* GIVEN PASSAGE *
[Start of section]
By the time you have 3-6 different PC’s, you have more world material than you will ever need, and all of it precisely relevant to the characters in your games, which means that it will not just gather dust in your notebook or be met with apathy at the table. When you say, in that first session, there is an arcane library on fire because of dwarven vampires wielding chainsaws, Matt and Cecilia will both be very interested in how and why that happened, because you’ve taken elements of their characters, and woven them into the world. You took their contribution, and responded.

…And Knowing Is Half The Battle!
As you dig down to the intricate details of the characters, their precise stats and their abilities, it becomes clearer what elements of the world they cause to exist. A high AC, for instance, implies not only the tools to achieve it (the armor, the agility, the training), but also the existence of things that create those tools. If your knight is clad in brilliant armor, somewhere, there’s a crafter who considers that their masterpiece, and somewhere, there’s a villain who doesn’t rely on weapons to kill the PC’s. This villain might be the same villain implied by their class or race, or might be a DIFFERENT villain. If Matt’s dwarf cleric also has a high AC, maybe the vampires love using poison gas. Or maybe some other wicked group uses poison gas.
[End of section]
* EXTRACTED ENTRIES *
[Start of section]
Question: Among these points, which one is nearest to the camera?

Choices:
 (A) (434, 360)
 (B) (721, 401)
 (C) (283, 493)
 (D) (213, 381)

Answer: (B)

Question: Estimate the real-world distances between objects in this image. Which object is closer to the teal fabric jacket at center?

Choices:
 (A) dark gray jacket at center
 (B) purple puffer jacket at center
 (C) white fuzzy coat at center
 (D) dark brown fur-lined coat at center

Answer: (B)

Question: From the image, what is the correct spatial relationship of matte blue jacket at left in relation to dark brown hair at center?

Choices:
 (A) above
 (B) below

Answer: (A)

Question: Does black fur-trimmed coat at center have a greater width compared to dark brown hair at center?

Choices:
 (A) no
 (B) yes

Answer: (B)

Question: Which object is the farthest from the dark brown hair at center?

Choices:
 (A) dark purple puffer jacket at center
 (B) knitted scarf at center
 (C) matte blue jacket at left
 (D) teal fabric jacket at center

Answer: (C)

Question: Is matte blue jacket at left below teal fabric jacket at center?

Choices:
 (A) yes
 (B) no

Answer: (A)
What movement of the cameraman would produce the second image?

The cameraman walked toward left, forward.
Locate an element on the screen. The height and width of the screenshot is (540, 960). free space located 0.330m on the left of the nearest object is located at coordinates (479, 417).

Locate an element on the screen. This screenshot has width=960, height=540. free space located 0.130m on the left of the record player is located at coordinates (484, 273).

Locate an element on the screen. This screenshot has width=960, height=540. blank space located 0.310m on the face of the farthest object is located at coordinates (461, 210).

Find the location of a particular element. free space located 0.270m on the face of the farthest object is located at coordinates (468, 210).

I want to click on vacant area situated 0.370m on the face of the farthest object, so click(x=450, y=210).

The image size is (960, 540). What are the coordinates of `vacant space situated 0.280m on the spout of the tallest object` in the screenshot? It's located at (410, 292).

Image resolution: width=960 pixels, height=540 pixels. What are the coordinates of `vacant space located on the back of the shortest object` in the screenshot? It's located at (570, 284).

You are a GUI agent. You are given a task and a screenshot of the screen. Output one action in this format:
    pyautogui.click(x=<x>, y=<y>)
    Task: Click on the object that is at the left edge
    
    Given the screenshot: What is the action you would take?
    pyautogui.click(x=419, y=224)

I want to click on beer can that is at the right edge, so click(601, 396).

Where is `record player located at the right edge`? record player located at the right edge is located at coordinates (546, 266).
[End of section]
Copy out the game-mastering passage starting at "By the time" and ending at "Half The Battle!", switching "vampires" to "werewolves".

By the time you have 3-6 different PC’s, you have more world material than you will ever need, and all of it precisely relevant to the characters in your games, which means that it will not just gather dust in your notebook or be met with apathy at the table. When you say, in that first session, there is an arcane library on fire because of dwarven werewolves wielding chainsaws, Matt and Cecilia will both be very interested in how and why that happened, because you’ve taken elements of their characters, and woven them into the world. You took their contribution, and responded.

…And Knowing Is Half The Battle!